__THE PROBLEM__: Rewrite the text of every item below as a numbered list, leaving out any blank lines.

■ ■ ■ ■ ■

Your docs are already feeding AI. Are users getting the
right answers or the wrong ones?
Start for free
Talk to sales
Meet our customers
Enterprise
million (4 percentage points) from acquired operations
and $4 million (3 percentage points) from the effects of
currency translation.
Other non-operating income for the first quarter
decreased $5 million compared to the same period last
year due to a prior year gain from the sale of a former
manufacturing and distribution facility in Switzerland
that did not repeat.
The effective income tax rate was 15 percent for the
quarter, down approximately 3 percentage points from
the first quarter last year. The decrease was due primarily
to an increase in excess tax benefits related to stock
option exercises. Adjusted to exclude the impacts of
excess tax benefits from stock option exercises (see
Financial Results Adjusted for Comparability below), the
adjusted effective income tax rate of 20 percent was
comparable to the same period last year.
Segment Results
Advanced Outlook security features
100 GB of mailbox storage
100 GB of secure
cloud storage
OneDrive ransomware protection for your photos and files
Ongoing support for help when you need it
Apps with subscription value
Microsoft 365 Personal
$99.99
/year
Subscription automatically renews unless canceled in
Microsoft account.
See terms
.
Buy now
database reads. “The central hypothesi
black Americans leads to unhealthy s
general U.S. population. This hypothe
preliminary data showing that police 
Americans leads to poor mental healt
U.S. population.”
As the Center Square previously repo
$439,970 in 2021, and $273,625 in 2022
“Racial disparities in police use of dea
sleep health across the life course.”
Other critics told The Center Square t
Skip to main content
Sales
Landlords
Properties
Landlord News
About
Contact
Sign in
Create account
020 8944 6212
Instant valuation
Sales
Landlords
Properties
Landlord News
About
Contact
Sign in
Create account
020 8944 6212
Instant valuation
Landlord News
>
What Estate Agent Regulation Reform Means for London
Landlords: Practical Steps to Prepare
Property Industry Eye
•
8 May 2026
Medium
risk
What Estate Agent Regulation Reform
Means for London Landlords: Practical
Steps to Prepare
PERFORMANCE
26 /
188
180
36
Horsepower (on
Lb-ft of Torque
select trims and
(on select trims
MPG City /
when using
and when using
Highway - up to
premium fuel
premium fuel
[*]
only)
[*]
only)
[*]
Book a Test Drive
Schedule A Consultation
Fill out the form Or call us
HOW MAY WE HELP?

■ ■ ■ ■ ■

__OUTPUT OF THE TASK__:
1. Your docs are already feeding AI. Are users getting the
2. right answers or the wrong ones?
3. Start for free
4. Talk to sales
5. Meet our customers
6. Enterprise
7. million (4 percentage points) from acquired operations
8. and $4 million (3 percentage points) from the effects of
9. currency translation.
10. Other non-operating income for the first quarter
11. decreased $5 million compared to the same period last
12. year due to a prior year gain from the sale of a former
13. manufacturing and distribution facility in Switzerland
14. that did not repeat.
15. The effective income tax rate was 15 percent for the
16. quarter, down approximately 3 percentage points from
17. the first quarter last year. The decrease was due primarily
18. to an increase in excess tax benefits related to stock
19. option exercises. Adjusted to exclude the impacts of
20. excess tax benefits from stock option exercises (see
21. Financial Results Adjusted for Comparability below), the
22. adjusted effective income tax rate of 20 percent was
23. comparable to the same period last year.
24. Segment Results
25. Advanced Outlook security features
26. 100 GB of mailbox storage
27. 100 GB of secure
28. cloud storage
29. OneDrive ransomware protection for your photos and files
30. Ongoing support for help when you need it
31. Apps with subscription value
32. Microsoft 365 Personal
33. $99.99
34. /year
35. Subscription automatically renews unless canceled in
36. Microsoft account.
37. See terms
38. .
39. Buy now
40. database reads. “The central hypothesi
41. black Americans leads to unhealthy s
42. general U.S. population. This hypothe
43. preliminary data showing that police 
44. Americans leads to poor mental healt
45. U.S. population.”
46. As the Center Square previously repo
47. $439,970 in 2021, and $273,625 in 2022
48. “Racial disparities in police use of dea
49. sleep health across the life course.”
50. Other critics told The Center Square t
51. Skip to main content
52. Sales
53. Landlords
54. Properties
55. Landlord News
56. About
57. Contact
58. Sign in
59. Create account
60. 020 8944 6212
61. Instant valuation
62. Sales
63. Landlords
64. Properties
65. Landlord News
66. About
67. Contact
68. Sign in
69. Create account
70. 020 8944 6212
71. Instant valuation
72. Landlord News
73. >
74. What Estate Agent Regulation Reform Means for London
75. Landlords: Practical Steps to Prepare
76. Property Industry Eye
77. •
78. 8 May 2026
79. Medium
80. risk
81. What Estate Agent Regulation Reform
82. Means for London Landlords: Practical
83. Steps to Prepare
84. PERFORMANCE
85. 26 /
86. 188
87. 180
88. 36
89. Horsepower (on
90. Lb-ft of Torque
91. select trims and
92. (on select trims
93. MPG City /
94. when using
95. and when using
96. Highway - up to
97. premium fuel
98. premium fuel
99. [*]
100. only)
101. [*]
102. only)
103. [*]
104. Book a Test Drive
105. Schedule A Consultation
106. Fill out the form Or call us
107. HOW MAY WE HELP?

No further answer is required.